The Islamic Republic News Agency (IRNA) reports that the government is stopping the country’s banks offering any crypto-related services.
Usually, when a government announces a crackdown on cryptocurrency, it negatively impacts the market.
In this case, however, the market continues to show a healthy recovery, signaling that traders simply don’t care what Iran thinks about crypto.
According to IRNA, the news outlet quotes the CBI as saying:
“Banks and credit institutions and currency exchanges should avoid any sale or purchase of these currencies or taking any action to promote them.
“Cryptocurrencies have the option to be used for money laundering, supporting terrorism and exchange of sums between wrongdoers.”
In February, the head of the Ministry of Information and Communications Technology in Iran was signaling a different sentiment.
Mohammad-Javad Azari Jahromi was hinting that country may be considering a state-backed cryptocurrency.
Posting from his official Twitter account, Mr. Javad Azari said:
“In a meeting with the board of directors of Post Bank on digital currencies based on the blockchain, I prescribed measures to implement the country’s first cloud-based digital currency.”
This move comes amidst growing economic turmoil for Iran.
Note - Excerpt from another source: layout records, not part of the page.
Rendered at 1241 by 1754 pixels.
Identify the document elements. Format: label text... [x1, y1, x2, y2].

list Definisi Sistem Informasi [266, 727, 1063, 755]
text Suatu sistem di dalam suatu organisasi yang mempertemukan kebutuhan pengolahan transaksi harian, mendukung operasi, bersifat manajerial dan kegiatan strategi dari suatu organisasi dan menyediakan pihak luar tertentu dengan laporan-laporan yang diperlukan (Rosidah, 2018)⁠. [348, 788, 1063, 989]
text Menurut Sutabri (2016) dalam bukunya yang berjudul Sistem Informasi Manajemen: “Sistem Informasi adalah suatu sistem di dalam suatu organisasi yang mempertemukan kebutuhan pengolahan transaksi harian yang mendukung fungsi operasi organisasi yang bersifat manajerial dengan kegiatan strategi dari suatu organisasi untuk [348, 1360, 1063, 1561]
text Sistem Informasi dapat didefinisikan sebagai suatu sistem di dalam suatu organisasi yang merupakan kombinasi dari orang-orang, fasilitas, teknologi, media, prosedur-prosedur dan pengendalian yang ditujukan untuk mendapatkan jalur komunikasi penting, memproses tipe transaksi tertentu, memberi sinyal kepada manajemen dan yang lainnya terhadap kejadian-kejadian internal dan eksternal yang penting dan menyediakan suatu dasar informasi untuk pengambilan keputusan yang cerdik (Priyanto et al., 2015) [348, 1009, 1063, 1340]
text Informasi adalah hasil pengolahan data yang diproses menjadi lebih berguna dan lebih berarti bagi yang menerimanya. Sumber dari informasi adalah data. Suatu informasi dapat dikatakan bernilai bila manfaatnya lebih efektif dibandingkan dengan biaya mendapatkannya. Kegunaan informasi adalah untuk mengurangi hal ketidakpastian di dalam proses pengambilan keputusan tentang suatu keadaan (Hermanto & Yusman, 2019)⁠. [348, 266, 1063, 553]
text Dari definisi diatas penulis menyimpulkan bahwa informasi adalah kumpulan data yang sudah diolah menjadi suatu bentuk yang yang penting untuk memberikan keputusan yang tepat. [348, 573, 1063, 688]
The country’s fiat currency, the rial, is currently in a nine-month-long downward trend.
Last week, the rial fell 60,000 to the dollar, down from 36,000 rials per dollar in September last year.
As a result, the country has banned dollar exchanges in the capital Tehran.
The CBI is also attempting to tether the rial to 42,000 per dollar.
Enough of the FUD
Meanwhile, the crypto markets unfaltering recovery continues, despite the fear, uncertainty, and doubt (FUD) in Iran.
Values for Bitcoin have risen by roughly 38 percent from lows of $6500 seen in early April.